[Opening Provided records section]

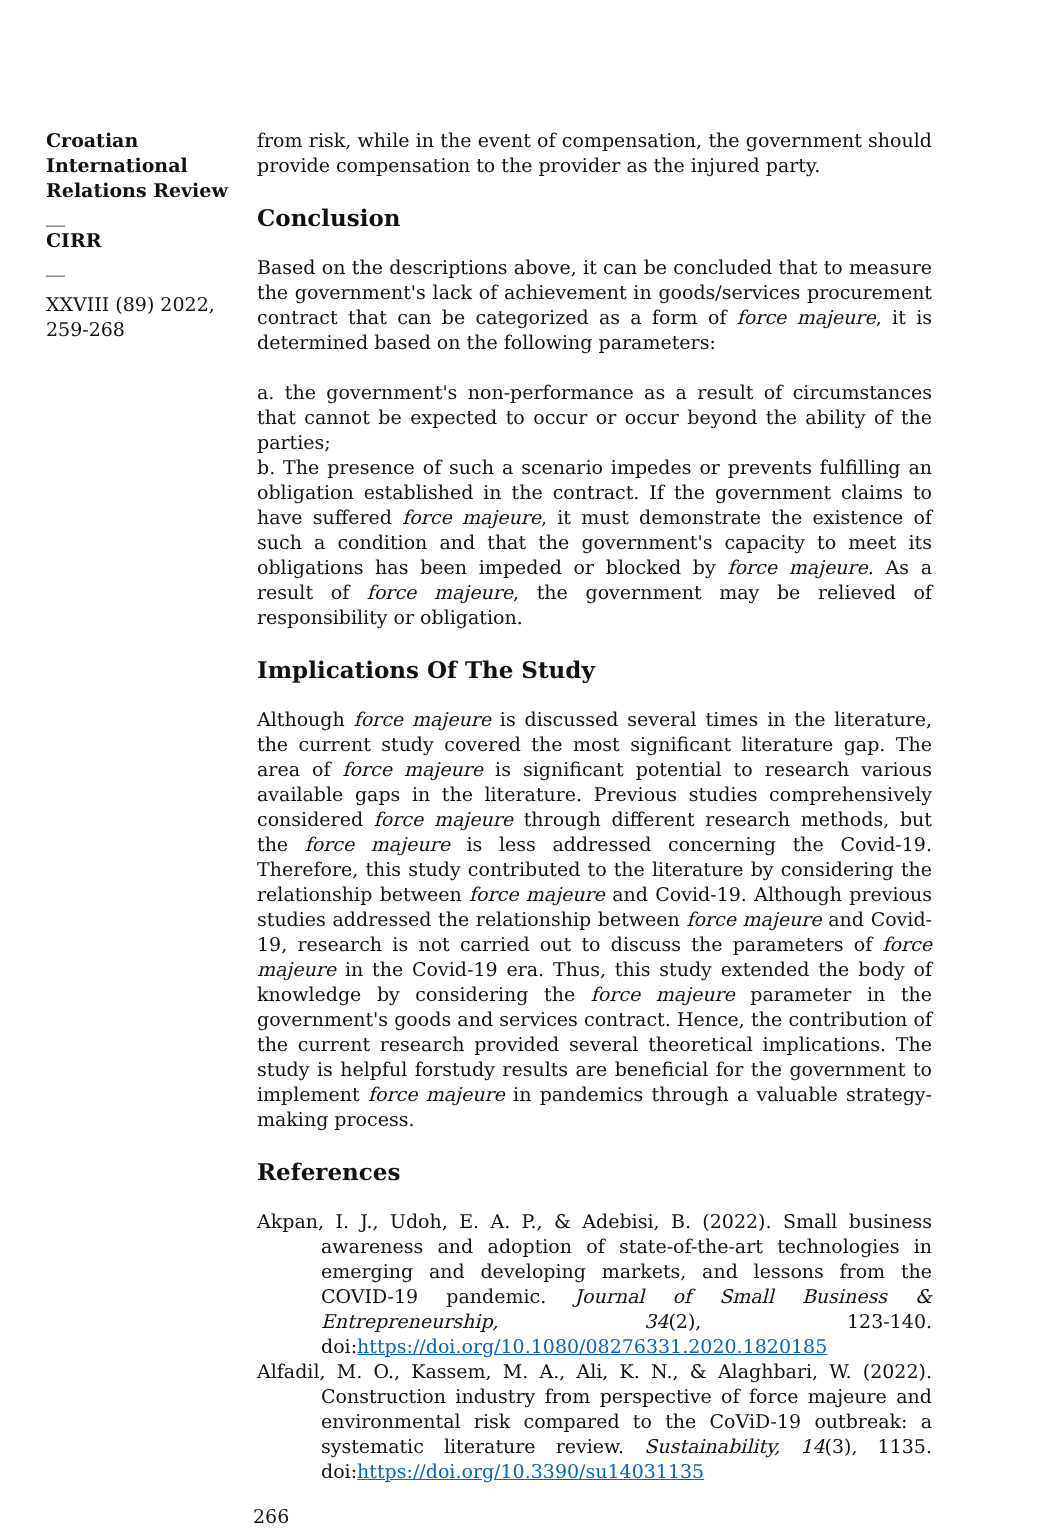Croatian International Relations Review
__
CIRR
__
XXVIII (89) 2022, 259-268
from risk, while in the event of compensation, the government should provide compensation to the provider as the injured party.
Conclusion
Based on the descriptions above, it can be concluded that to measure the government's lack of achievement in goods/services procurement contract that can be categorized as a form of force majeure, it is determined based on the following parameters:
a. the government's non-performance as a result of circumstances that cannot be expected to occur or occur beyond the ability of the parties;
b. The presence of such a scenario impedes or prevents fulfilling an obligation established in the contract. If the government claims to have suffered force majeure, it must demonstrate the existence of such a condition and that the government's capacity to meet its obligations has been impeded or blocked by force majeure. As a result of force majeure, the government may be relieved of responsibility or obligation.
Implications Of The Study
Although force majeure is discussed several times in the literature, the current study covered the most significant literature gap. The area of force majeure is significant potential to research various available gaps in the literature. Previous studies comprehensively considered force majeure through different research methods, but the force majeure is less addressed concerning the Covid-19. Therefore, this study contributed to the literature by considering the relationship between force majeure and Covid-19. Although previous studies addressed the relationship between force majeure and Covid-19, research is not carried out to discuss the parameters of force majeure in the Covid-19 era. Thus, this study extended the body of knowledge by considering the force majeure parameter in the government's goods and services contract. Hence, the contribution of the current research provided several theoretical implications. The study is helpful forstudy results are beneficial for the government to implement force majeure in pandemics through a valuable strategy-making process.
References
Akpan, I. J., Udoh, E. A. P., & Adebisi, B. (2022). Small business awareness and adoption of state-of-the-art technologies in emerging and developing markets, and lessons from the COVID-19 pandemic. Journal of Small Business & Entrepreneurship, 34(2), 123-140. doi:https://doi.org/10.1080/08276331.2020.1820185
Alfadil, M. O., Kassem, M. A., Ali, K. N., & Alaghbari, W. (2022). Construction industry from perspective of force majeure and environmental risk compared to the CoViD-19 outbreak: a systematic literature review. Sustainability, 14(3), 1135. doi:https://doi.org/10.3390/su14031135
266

[Closing Provided records section]

#### Your goal
Output the entries above exactly as given, but strip out the pictures.

#### Expected output
Croatian International Relations Review
__
CIRR
__
XXVIII (89) 2022, 259-268
from risk, while in the event of compensation, the government should provide compensation to the provider as the injured party.
Conclusion
Based on the descriptions above, it can be concluded that to measure the government's lack of achievement in goods/services procurement contract that can be categorized as a form of force majeure, it is determined based on the following parameters:
a. the government's non-performance as a result of circumstances that cannot be expected to occur or occur beyond the ability of the parties;
b. The presence of such a scenario impedes or prevents fulfilling an obligation established in the contract. If the government claims to have suffered force majeure, it must demonstrate the existence of such a condition and that the government's capacity to meet its obligations has been impeded or blocked by force majeure. As a result of force majeure, the government may be relieved of responsibility or obligation.
Implications Of The Study
Although force majeure is discussed several times in the literature, the current study covered the most significant literature gap. The area of force majeure is significant potential to research various available gaps in the literature. Previous studies comprehensively considered force majeure through different research methods, but the force majeure is less addressed concerning the Covid-19. Therefore, this study contributed to the literature by considering the relationship between force majeure and Covid-19. Although previous studies addressed the relationship between force majeure and Covid-19, research is not carried out to discuss the parameters of force majeure in the Covid-19 era. Thus, this study extended the body of knowledge by considering the force majeure parameter in the government's goods and services contract. Hence, the contribution of the current research provided several theoretical implications. The study is helpful forstudy results are beneficial for the government to implement force majeure in pandemics through a valuable strategy-making process.
References
Akpan, I. J., Udoh, E. A. P., & Adebisi, B. (2022). Small business awareness and adoption of state-of-the-art technologies in emerging and developing markets, and lessons from the COVID-19 pandemic. Journal of Small Business & Entrepreneurship, 34(2), 123-140. doi:https://doi.org/10.1080/08276331.2020.1820185
Alfadil, M. O., Kassem, M. A., Ali, K. N., & Alaghbari, W. (2022). Construction industry from perspective of force majeure and environmental risk compared to the CoViD-19 outbreak: a systematic literature review. Sustainability, 14(3), 1135. doi:https://doi.org/10.3390/su14031135
266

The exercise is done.